The week before last, en route to Clare in Suffolk, where I stayed for a few days, I broke my journey at Woolsthorpe Manor in Lincolnshire.
Woolsthorpe was the birthplace of polymath and ‘Renaissance man’ Sir Isaac Newton (1643–1727).
From the National Trust website :
“Woolsthorpe Manor looks like a typical Lincolnshire farmhouse – but Hannah Newton’s eldest son wasn’t interested in the life of a yeoman farmer in the 1600s. Instead Isaac Newton saw the apples fall in the orchard and asked why they always went straight to the ground.
That wasn’t all. This farmer’s son went first to school and then to Trinity College, Cambridge, and when the plague struck in 1665, came home to Woolsthorpe Manor where he did some of the most revolutionary maths and physics of his age.
The house is small but there’s a story of Isaac in every room, from his premature birth to his time as President of the Royal Society. You’ll be taken back to the seventeenth century, a time of civil war and experimental science, and discover how both of these affected Isaac Newton and made the work he did echo through the centuries.
Rooms are furnished simply, each one focussing on a different part of Isaac’s time at Woolsthorpe. As you walk round we hope you’ll be provoked to think about how this complex man saw his early surroundings and grew up to change the world.”
In winter access to the manor house is by guided tour only on account of the house being unheated. I had time before my tour began to have a quick look round the obligatory secondhand bookshop, to have a quick glance around the Science Centre and enjoy a warming bowl of soup and a cup of tea.
At 12.30 about half a dozen of us assembled in the Science Centre and were taken round to the house entrance by the friendly and knowledgable volunteer guide.
Newton’s Crossed Bones Coat of Arms [learn more here] over the Doorway
Introductions to Newton, his life, his home and his work took place in the Parlour where we were able to see original copies of the great man’s written works
The Orchard viewed from Woolsthorpe’s Parlour
From the parlour we headed upstairs. We were shown Newton’s birthplace and the bedroom he later used as a study. He originally left Woolsthorpe to attend university at Cambridge but later, when the plague threatened the city, he returned home.
I was fascinated to notice that there’s a framed print of Dürer’s ‘Melancholia’ above Newton’s bed. I recognised it straightaway following my recent visit to Somerset House.
The National Trust have tried (and succeeded) to furnish the house much as it would have been in the seventeenth century. Of course, no actual physical evidence exists.
A further upstairs room is devoted to Newton’s life and work before you are returned downstairs to the kitchen the main domestic area of the house.
From the kitchen we headed outside into the beautiful sunshine and the visit concluded in the orchard where Newton’s apple still stands and produces fruit.

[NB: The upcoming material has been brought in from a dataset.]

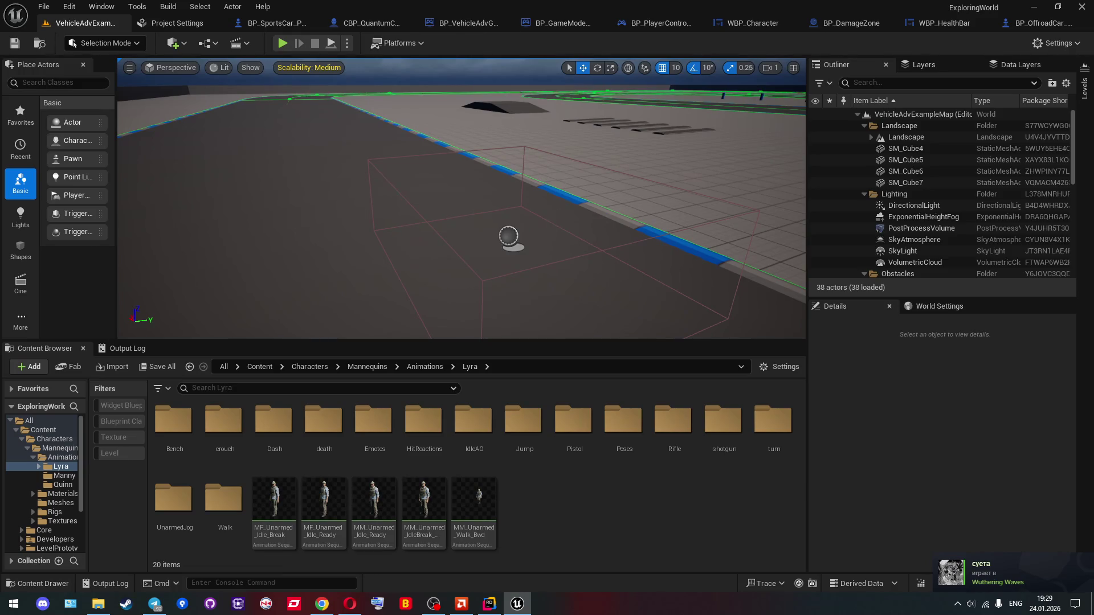
pyautogui.press('alt+Tab')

If you are travelling up or down the A1 through Lincolnshire and feel the need for a break and a wish to learn more about this fascinating man in beautiful and welcoming surroundings then I recommend the slight diversion: “follow the brown signs from A1. From Melton take B676 towards Colsterworth; 1 mile after Stainby turn left onto Old Post Lane, then left into Water Lane.” But always check the opening times on the website and there is a ‘phone number to ring to book onto a tour in advance at busier times.